Work to be completed -
Give every line below again, exactly.

Dataset records -
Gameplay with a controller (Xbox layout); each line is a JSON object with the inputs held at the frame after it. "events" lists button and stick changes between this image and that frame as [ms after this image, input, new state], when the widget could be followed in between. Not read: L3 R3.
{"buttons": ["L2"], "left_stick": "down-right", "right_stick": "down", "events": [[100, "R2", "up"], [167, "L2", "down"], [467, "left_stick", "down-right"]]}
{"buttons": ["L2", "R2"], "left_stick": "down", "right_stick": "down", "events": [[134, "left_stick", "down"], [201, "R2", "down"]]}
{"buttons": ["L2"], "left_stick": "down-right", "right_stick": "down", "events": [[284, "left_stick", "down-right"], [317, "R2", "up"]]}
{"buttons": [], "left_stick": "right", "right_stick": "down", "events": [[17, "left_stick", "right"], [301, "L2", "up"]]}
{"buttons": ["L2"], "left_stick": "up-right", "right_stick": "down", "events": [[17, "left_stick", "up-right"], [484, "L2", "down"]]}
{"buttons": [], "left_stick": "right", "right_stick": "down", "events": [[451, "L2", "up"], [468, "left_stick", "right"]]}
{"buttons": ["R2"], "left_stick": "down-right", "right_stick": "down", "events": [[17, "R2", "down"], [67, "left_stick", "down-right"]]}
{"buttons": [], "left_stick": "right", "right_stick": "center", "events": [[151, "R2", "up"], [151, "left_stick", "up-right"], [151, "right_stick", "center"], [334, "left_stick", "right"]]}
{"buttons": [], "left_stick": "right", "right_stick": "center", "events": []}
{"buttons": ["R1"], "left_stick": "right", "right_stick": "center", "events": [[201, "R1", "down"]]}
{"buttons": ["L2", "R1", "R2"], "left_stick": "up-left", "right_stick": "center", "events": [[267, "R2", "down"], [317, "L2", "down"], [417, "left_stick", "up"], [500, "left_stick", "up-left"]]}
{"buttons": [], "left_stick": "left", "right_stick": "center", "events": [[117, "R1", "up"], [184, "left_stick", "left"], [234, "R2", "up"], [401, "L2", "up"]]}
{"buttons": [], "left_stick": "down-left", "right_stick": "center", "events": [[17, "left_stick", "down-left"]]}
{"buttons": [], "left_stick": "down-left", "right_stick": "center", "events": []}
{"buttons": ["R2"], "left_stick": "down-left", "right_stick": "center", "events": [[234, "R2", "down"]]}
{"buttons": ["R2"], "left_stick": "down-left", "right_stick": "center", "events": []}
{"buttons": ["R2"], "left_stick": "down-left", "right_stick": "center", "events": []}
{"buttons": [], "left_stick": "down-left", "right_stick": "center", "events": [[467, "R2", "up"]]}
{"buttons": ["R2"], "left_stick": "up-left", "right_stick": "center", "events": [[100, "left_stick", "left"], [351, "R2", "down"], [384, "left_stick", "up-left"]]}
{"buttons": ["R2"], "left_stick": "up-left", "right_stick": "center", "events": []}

Output of the task -
Gameplay with a controller (Xbox layout); each line is a JSON object with the inputs held at the frame after it. "events" lists button and stick changes between this image and that frame as [ms after this image, input, new state], when the widget could be followed in between. Not read: L3 R3.
{"buttons": ["L2"], "left_stick": "down-right", "right_stick": "down", "events": [[100, "R2", "up"], [167, "L2", "down"], [467, "left_stick", "down-right"]]}
{"buttons": ["L2", "R2"], "left_stick": "down", "right_stick": "down", "events": [[134, "left_stick", "down"], [201, "R2", "down"]]}
{"buttons": ["L2"], "left_stick": "down-right", "right_stick": "down", "events": [[284, "left_stick", "down-right"], [317, "R2", "up"]]}
{"buttons": [], "left_stick": "right", "right_stick": "down", "events": [[17, "left_stick", "right"], [301, "L2", "up"]]}
{"buttons": ["L2"], "left_stick": "up-right", "right_stick": "down", "events": [[17, "left_stick", "up-right"], [484, "L2", "down"]]}
{"buttons": [], "left_stick": "right", "right_stick": "down", "events": [[451, "L2", "up"], [468, "left_stick", "right"]]}
{"buttons": ["R2"], "left_stick": "down-right", "right_stick": "down", "events": [[17, "R2", "down"], [67, "left_stick", "down-right"]]}
{"buttons": [], "left_stick": "right", "right_stick": "center", "events": [[151, "R2", "up"], [151, "left_stick", "up-right"], [151, "right_stick", "center"], [334, "left_stick", "right"]]}
{"buttons": [], "left_stick": "right", "right_stick": "center", "events": []}
{"buttons": ["R1"], "left_stick": "right", "right_stick": "center", "events": [[201, "R1", "down"]]}
{"buttons": ["L2", "R1", "R2"], "left_stick": "up-left", "right_stick": "center", "events": [[267, "R2", "down"], [317, "L2", "down"], [417, "left_stick", "up"], [500, "left_stick", "up-left"]]}
{"buttons": [], "left_stick": "left", "right_stick": "center", "events": [[117, "R1", "up"], [184, "left_stick", "left"], [234, "R2", "up"], [401, "L2", "up"]]}
{"buttons": [], "left_stick": "down-left", "right_stick": "center", "events": [[17, "left_stick", "down-left"]]}
{"buttons": [], "left_stick": "down-left", "right_stick": "center", "events": []}
{"buttons": ["R2"], "left_stick": "down-left", "right_stick": "center", "events": [[234, "R2", "down"]]}
{"buttons": ["R2"], "left_stick": "down-left", "right_stick": "center", "events": []}
{"buttons": ["R2"], "left_stick": "down-left", "right_stick": "center", "events": []}
{"buttons": [], "left_stick": "down-left", "right_stick": "center", "events": [[467, "R2", "up"]]}
{"buttons": ["R2"], "left_stick": "up-left", "right_stick": "center", "events": [[100, "left_stick", "left"], [351, "R2", "down"], [384, "left_stick", "up-left"]]}
{"buttons": ["R2"], "left_stick": "up-left", "right_stick": "center", "events": []}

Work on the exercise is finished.